Select your language

Peace and joy

 

We are getting ready to celebrate Christmas. We will be able to meet around the manger: in the new-born lying in a manger, we will recognize God who becomes man. In a fragile little child, the creator of the world. In a baby that does not speak, the One who says "I love you" to every creature, and especially to human beings. How shall we receive him?

We are not the first to welcome him. That is why, in preparing for Christmas, I like to remember all those who were there and how they welcomed Jesus. St. Luke and St. Matthew quote them in the Gospels: Mary, who said yes, available in trust for the unprecedented adventure that God proposes to her; Joseph, caring husband, and amazed witness: with a Father's heart, he watches over the new-born. The angels who announce the birth of the Saviour and sing the glory of God who loves men. The shepherds: they who share the life of their animals are modest people, a little marginal in the population of Israel; their presence with the flock prevents them from participating in the worship of the synagogue or the Temple; yet they will be the first to witness and share "what has been announced to them". Let's not forget the hotelier: he is sometimes given a bad reputation, yet wasn't he the one who considered that the common room was not a suitable place to shelter a woman about to give birth and who directed the couple to a quieter place?

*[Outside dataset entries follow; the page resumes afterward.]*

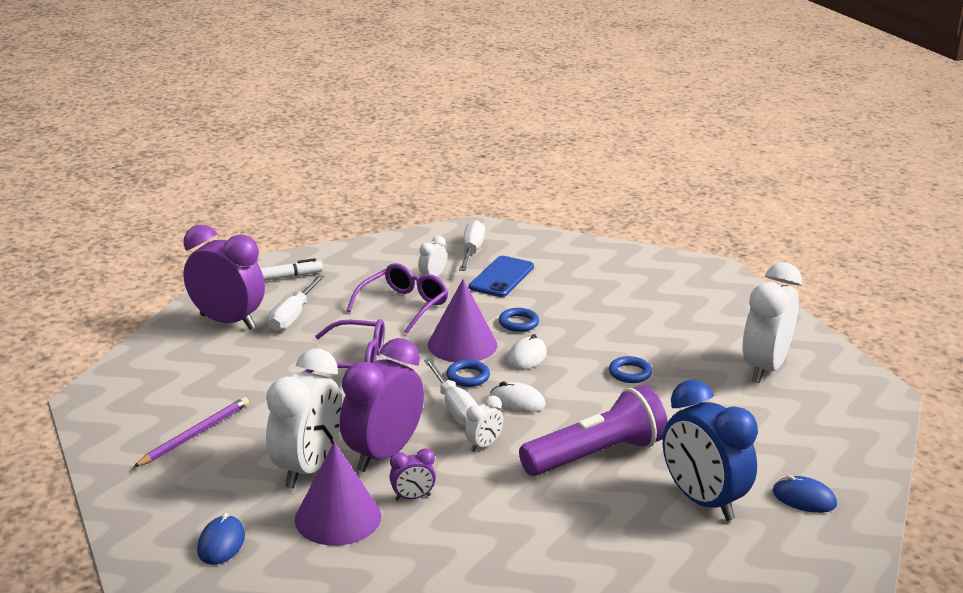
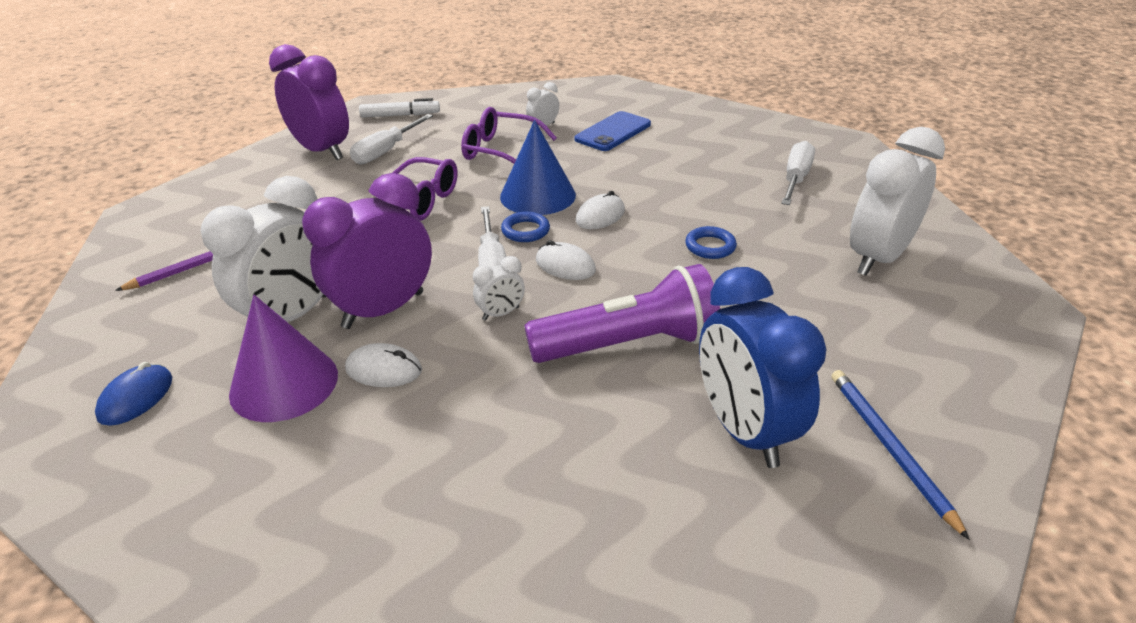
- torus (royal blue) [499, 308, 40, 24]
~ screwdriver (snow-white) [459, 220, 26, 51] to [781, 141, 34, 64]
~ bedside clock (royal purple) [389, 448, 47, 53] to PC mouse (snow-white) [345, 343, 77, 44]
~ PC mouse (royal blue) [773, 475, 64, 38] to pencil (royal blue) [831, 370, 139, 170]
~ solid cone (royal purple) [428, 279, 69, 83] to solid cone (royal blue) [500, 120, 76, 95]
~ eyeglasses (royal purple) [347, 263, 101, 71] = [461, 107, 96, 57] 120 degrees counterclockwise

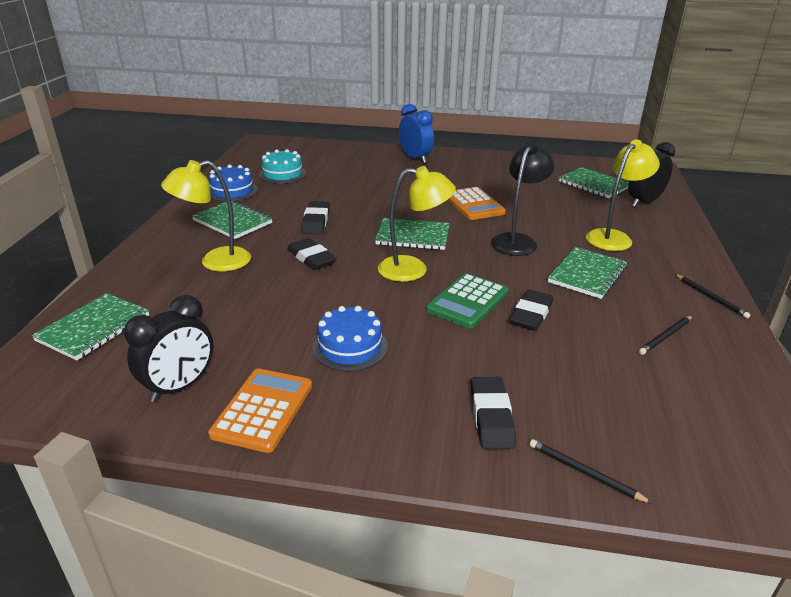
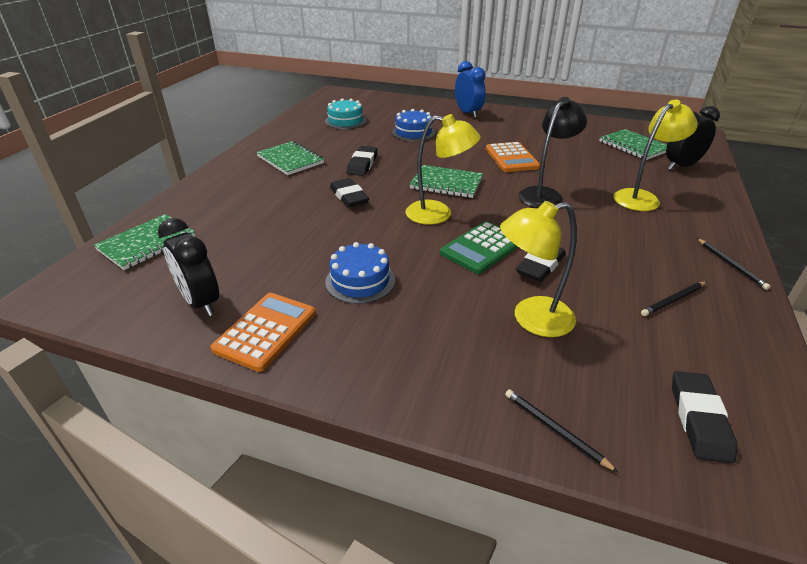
- notepad (green) [548, 247, 79, 52]
~ desk lamp (yellow) [161, 160, 90, 112] to [500, 201, 77, 136]
~ layer cake (royal blue) [209, 165, 49, 37] to [392, 109, 43, 32]
~ gum eraser (ebony) [471, 377, 45, 72] to [672, 371, 65, 92]
~ bedside clock (ebony) [124, 295, 89, 107] = [158, 218, 61, 98] 90 degrees clockwise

In our nativity scenes, there is often also a donkey and an ox: they come to us from the prophet Isaiah for whom "the ox knows its owner and the donkey the manger at his master's house" (Isaiah 1,3). These animals, models of wisdom, invite us to contemplate the mystery of a confusing God who presents himself to us weak and defenceless: this is the God who made us, man, and woman, in his image!

St. Matthew adds the presence of the Magi, the scholars, the pagans, who will offer the baby Jesus the treasures of their culture and their country. Behind them, we can see the shadow of Herod and of all the aggressors whose victims will be children: we will not forget this dark side of our news.

Why evoke these characters we know well? Because, in front of the manger and with them, we find three words and the three attitudes designated by these three words: love, peace, joy. With the angel announcing great joy, an innumerable heavenly troop praises God saying: "Peace on earth." The Magi, too, experience great joy when they see the star stop above the place where the child was located.

"Joy and peace grow with praise and thanksgiving," Pope Francis once said (Epiphany 2018 homily). Joy: perhaps it is difficult for it to be born in our hearts and to be read on our faces. Yet what a beautiful gift we can give to those around us if we accept this gift of joy that Jesus gives us and if we reflect it! Peace: our world says it wants it, but it is far from making it reign. Let us welcome the peace that Jesus brings us and, without delay, let us be peacemakers where we live, in this small piece of the world that is entrusted to our responsibility. Christmas will bring through you a little joy and peace, in a world that lacks both.

Praise the Lord, give thanks to him for the birth of Jesus and for the face of God that Jesus begins to reveal to us in the manger and that he will reveal even to the cross. With Mary and Joseph, with the shepherds and the Magi, let us live a true feast of the Nativity. May the contemplation of the God-child in a manger nourish in you joy, peace and the taste of praise.